*Directions for this task*
Return everything from the start of the records down to the line containing "## 144. Fountain (second version).", both ends included, word for word. Leave the pictures out.

*Excerpted records*
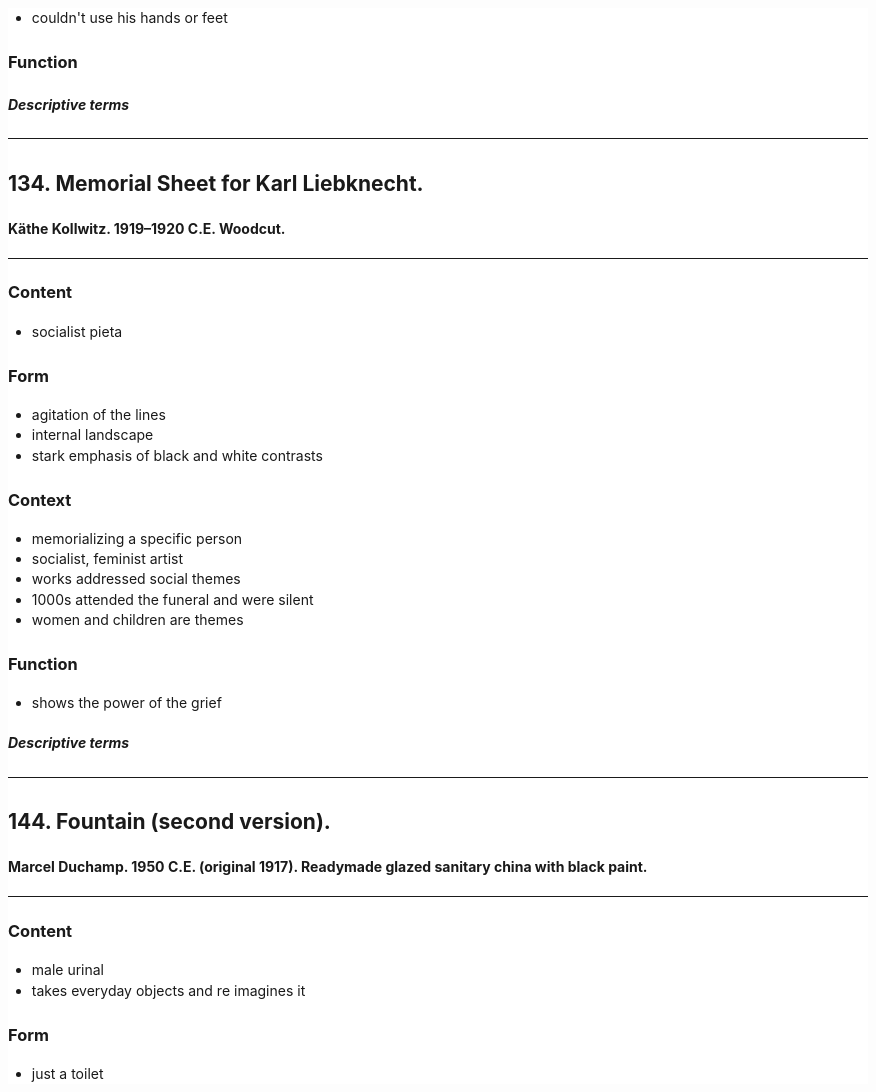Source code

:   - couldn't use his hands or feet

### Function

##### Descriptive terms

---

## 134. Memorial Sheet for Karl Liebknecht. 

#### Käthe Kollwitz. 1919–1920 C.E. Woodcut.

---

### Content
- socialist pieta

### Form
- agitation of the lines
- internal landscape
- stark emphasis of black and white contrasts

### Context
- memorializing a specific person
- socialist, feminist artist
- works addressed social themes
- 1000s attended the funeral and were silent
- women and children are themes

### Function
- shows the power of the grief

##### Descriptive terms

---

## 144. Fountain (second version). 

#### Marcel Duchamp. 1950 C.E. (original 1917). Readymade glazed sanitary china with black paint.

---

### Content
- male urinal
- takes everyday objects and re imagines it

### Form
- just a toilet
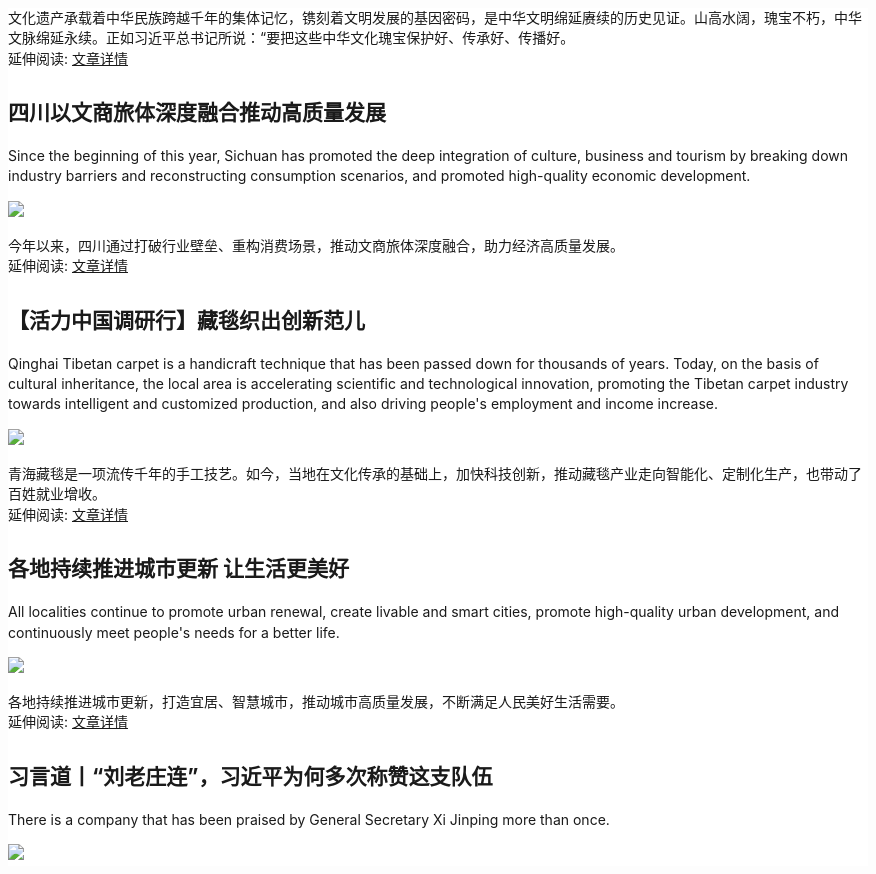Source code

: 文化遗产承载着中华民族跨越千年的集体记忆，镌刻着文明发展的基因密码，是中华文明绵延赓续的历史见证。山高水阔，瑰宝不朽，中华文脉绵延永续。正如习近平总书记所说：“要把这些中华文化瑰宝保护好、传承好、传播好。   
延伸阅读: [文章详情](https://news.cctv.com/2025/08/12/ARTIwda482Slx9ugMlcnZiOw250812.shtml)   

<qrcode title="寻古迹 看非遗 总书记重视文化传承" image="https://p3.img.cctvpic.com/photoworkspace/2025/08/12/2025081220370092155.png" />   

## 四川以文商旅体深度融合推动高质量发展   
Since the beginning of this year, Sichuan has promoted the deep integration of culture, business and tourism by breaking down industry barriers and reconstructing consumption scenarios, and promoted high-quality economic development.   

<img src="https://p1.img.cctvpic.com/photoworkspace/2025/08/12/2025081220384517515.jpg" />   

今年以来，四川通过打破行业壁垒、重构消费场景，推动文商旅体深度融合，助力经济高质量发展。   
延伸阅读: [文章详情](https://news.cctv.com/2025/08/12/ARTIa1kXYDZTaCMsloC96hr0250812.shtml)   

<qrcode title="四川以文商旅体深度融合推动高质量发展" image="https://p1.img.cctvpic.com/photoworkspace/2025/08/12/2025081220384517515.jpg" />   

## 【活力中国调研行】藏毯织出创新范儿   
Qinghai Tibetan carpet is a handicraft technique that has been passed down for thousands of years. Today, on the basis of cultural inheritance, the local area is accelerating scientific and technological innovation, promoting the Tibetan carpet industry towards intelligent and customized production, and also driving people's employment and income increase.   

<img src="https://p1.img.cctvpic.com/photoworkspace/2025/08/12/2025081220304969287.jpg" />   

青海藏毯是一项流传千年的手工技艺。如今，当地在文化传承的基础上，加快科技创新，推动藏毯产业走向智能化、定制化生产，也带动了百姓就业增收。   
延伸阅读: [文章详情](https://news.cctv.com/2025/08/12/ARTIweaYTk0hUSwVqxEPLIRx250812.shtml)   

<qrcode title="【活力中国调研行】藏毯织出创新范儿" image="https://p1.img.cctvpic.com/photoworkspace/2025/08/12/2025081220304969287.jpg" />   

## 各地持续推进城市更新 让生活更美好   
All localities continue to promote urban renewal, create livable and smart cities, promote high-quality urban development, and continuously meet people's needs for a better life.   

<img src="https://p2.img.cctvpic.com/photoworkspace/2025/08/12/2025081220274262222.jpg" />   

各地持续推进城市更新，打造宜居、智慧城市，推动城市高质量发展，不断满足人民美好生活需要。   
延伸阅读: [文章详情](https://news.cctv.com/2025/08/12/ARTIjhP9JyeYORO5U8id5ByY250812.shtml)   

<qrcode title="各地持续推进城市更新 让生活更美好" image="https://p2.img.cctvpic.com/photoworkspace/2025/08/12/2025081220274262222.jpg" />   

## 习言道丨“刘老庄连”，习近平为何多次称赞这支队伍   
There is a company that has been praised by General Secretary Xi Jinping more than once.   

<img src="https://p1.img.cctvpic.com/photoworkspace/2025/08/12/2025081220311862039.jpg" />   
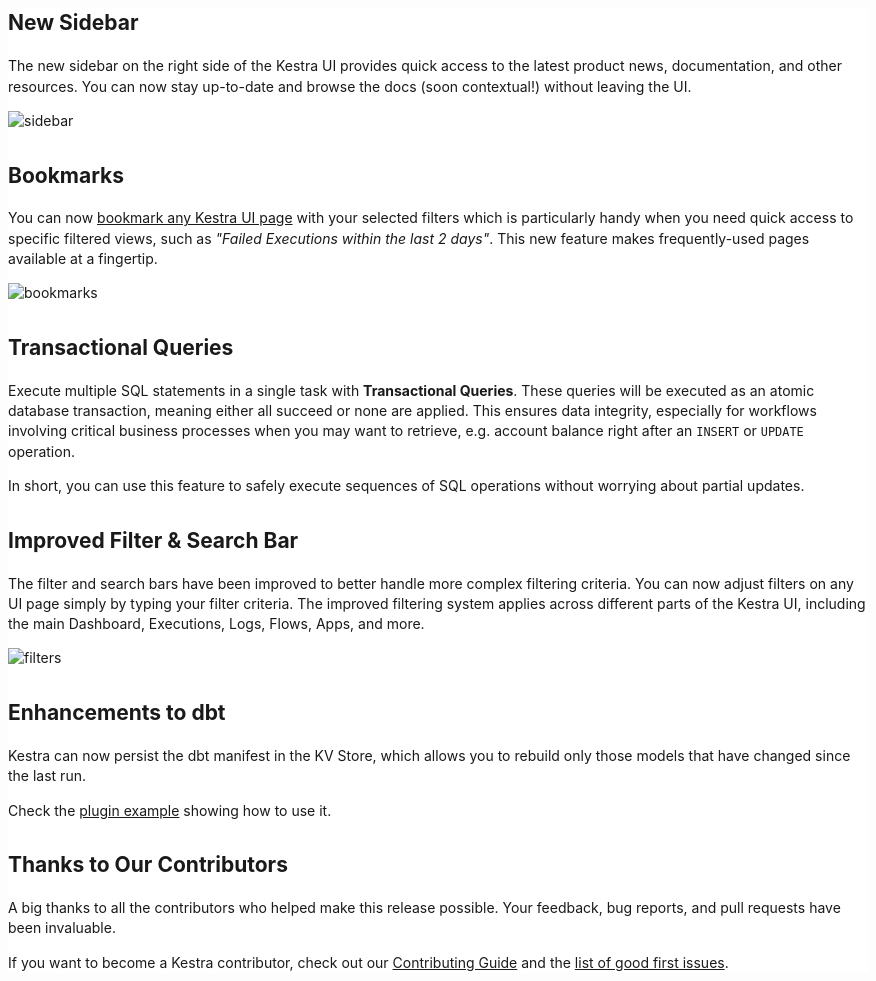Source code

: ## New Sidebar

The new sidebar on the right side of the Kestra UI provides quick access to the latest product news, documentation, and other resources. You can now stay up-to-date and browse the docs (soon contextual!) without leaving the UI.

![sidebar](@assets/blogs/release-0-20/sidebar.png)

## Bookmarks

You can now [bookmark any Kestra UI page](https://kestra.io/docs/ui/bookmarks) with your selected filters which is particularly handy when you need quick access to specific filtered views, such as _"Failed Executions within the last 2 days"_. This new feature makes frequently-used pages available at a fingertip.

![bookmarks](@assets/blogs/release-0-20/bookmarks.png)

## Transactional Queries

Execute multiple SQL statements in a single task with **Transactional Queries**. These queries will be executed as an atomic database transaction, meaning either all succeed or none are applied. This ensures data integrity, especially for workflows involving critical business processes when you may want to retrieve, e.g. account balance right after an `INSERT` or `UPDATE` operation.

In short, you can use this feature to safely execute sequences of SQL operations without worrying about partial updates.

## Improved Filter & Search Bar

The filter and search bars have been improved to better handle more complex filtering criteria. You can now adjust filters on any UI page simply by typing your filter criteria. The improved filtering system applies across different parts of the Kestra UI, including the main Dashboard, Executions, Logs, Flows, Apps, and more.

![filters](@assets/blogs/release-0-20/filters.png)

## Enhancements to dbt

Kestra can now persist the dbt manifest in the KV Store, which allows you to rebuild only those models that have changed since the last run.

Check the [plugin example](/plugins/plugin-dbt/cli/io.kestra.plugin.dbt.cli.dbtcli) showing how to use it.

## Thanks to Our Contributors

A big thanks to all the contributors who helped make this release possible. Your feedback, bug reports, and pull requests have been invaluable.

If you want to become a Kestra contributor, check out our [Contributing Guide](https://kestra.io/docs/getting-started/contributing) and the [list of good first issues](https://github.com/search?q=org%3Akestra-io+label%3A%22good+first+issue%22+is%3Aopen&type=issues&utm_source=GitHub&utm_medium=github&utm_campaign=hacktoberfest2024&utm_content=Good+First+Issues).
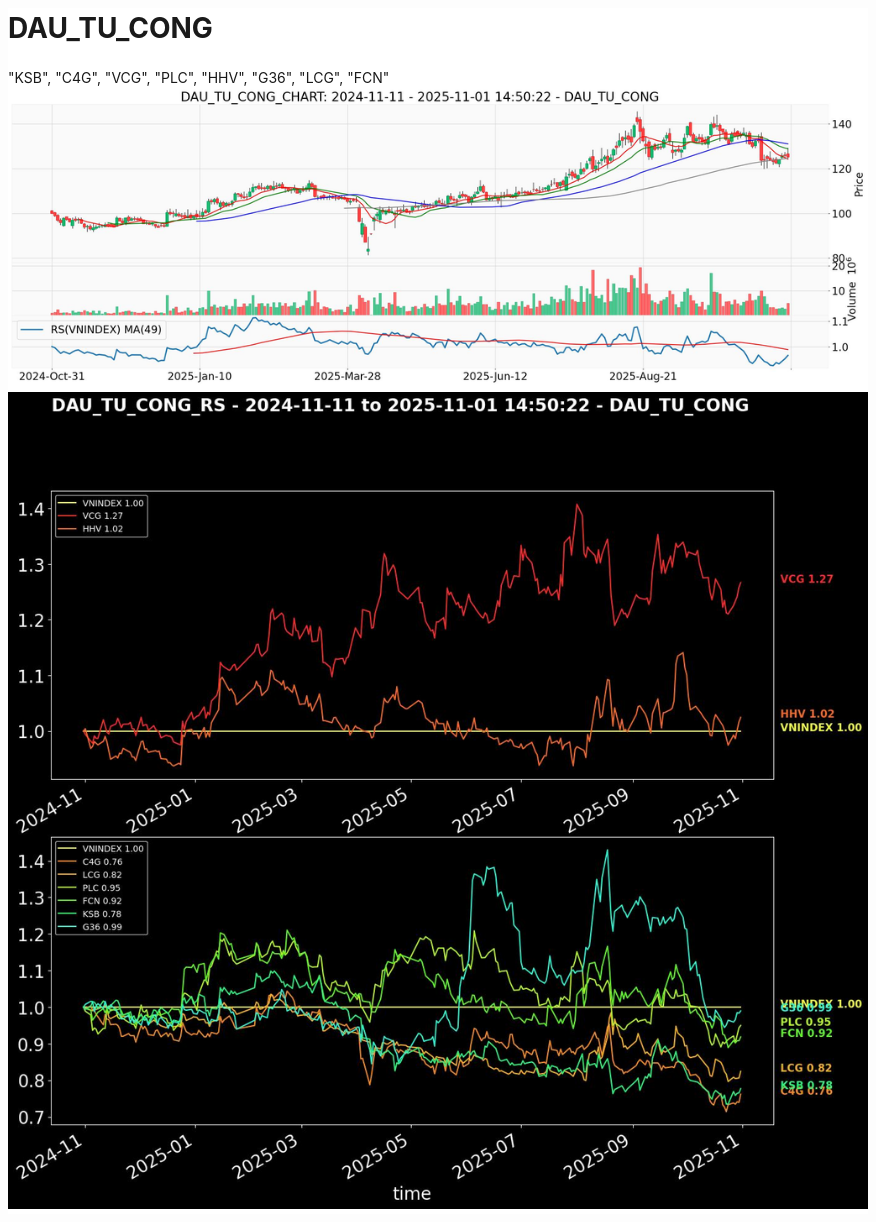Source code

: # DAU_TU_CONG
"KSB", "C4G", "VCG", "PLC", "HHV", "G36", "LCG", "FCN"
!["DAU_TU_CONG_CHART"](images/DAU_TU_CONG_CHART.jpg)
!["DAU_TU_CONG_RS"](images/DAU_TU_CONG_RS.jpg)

*Result*
Source code

:   - couldn't use his hands or feet

### Function

##### Descriptive terms

---

## 134. Memorial Sheet for Karl Liebknecht. 

#### Käthe Kollwitz. 1919–1920 C.E. Woodcut.

---

### Content
- socialist pieta

### Form
- agitation of the lines
- internal landscape
- stark emphasis of black and white contrasts

### Context
- memorializing a specific person
- socialist, feminist artist
- works addressed social themes
- 1000s attended the funeral and were silent
- women and children are themes

### Function
- shows the power of the grief

##### Descriptive terms

---

## 144. Fountain (second version). 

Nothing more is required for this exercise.